Drywalling: Do It Yourself vs. Hiring A Professional
When renovating it's easy to tear out the old walls down to the studs to see what you've got. Except for being careful about the wiring, and wearing a mask for dust, there's nothing really dangerous about stripping a wall. And when it's all done the plumber and electrician can do their magic and you can get the place back together again. Now is the time to ponder if you want to do the drywalling yourself or hire a professional.
Whether you are redoing walls or covering untouched basement studs there is always the notion that you could save a lot of money doing it yourself. There is no question about it – you can. The consideration here is based on the following factors: time, finish, mess and stress. Drywall contractors make it look easy because they have the experience and the right drywall tools.
Hanging and Drywall Yourself
Anyone who is handy can hang drywall. Each sheet is 4' X 8', and if the centers on the studs are 16” this mean that the sheet will cover 3 spaces on the vertical or 6 on the horizontal. Add a drill with a dimpler, or screw attachment, and you are all ready to go – or are you?
- They Are Heavy: For one thing, plan to have a partner help you because these sheets are not light. In fact a 4' X 8' sheet of 1/2” sheetrock tops the scales at 70 pounds. Now multiply that by 20 and you have a rough idea how much you have to pack into the basement for the job.
- They Come in Pairs: Drywall sheets are packed in pairs for shipping. The good sides are facing each other so that there will be no damage because each nick requires finishing later on. Two people will have to carry 140 pounds down to the basement or separate them beforehand. Now, this is the smart idea, however it leaves a pristine side open to many hits and nicks as you and your friend try to get it down the basement. Your fingers will also be aching because it's really difficult to hold onto such an awkward and heavy sheet that is so fragile.

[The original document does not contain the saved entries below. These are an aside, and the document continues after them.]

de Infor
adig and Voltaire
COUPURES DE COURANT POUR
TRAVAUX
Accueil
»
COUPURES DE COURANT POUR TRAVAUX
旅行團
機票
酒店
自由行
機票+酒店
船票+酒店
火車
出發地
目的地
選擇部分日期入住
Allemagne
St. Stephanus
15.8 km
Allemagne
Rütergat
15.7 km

Solution: Buy a panel carrier for you and your partner. These plastic handles allow you to pick up the panel and carry it around easily. (However, you still have to navigate the sheet to the basement.)

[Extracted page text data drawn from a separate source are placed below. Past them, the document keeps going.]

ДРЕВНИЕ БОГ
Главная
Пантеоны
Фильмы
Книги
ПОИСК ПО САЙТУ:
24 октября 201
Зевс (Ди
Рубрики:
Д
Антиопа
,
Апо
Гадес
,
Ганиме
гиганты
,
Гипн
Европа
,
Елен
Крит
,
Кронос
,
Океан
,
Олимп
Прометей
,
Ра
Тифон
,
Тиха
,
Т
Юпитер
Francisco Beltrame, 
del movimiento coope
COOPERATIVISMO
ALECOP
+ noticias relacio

- Insulation and Vapor Seal: Unless you put in foam you will have to get the basement walls insulated. This means buying and hauling bales of insulation downstairs. They are bulky but light. Be sure to wear gloves, goggles, a particle mask and long sleeves while insulating. The fibers bet into everything. The plastic poly vapor seal needs 2 people to put up right. Staple this to the studs and seal the seams.

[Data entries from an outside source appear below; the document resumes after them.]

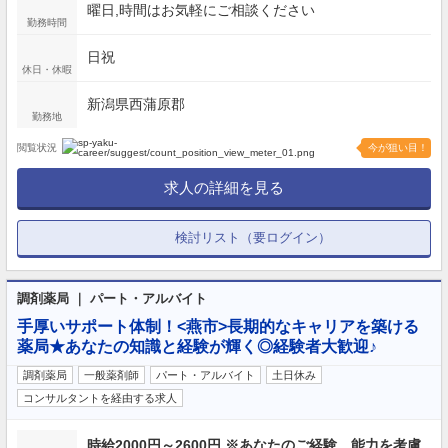
曜日,時間はお気軽にご相談ください
勤務時間
日祝
休日・休暇
新潟県西蒲原郡
勤務地
閲覧状況
今が狙い目！
求人の詳細を見る
検討リスト（要ログイン）
調剤薬局 ｜ パート・アルバイト
手厚いサポート体制！<燕市>長期的なキャリアを築ける
薬局★あなたの知識と経験が輝く◎経験者大歓迎♪
調剤薬局
一般薬剤師
パート・アルバイト
土日休み
コンサルタントを経由する求人
時給2000円～2600円 ※あなたのご経験、能力を考慮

- Hanging: The problem with hanging yourself is positioning the heavy sheets. This is why you need a partner. In addition, all the screws have to “hit paydirt.” In other words the screws have to go through the drywall and into a stud. If they don't they have to come out. You can fill the hole easily but the screw has punctured the vapor seal and too many of these will allow moisture through the wall.
- Cutting: Cutting requires a long straight-edge. Cutting too long and you have to cut again. Cutting too short means you have to go to another sheet or do a patching job on 2 pieces, which increases your time on the job.
- Taping and Mudding: It takes skill and patience for the finishing work. Each seam has to be taped, as does the inside corners. The outside corners have to be reinforced with a steel or plastic corner piece and then covered with drywall compound. All the seams and screw heads have to be “mudded” with drywall compound and then sanded. How it works is the seams are built up and then sanded so that the seams disappear. For many amateurs it like an artistic crusade because there is so much sanding and re-mudding as if you are trying to mold the facing on an old cathedral. In reality, you end up using too much compound and then have to spend hours sanding to get a smooth surface. Even then there may be bumps and raised seams because maybe the lighting was not good in the place.
- Mess: Be sure to have a good shop vacuum cleaner on hand with a special drywall filter. If you use your own home vacuum, or anyone without a filter, the fine dust may get in an burn out the motor. In addition wear a good mask.
The professional drywallers are not cheap. A 3-man crew may cost $25 an hour each! However, they are fast and do a superb job with a minimum amount of mess. Once the materials are in place the walls and ceiling are covered quickly. This is because they also come with all the tools like drywall stilts that allow them to reach the high places easily. In addition, they use a minimum amount of drywall compound it takes for a smooth job whereas amateurs almost always use too much.
If you plan to make the job a personal project, and don't care how much time it takes, you will save money doing it yourself. However, for a quick, expert job that makes you space ready to paint hiring a professional makes the most sense.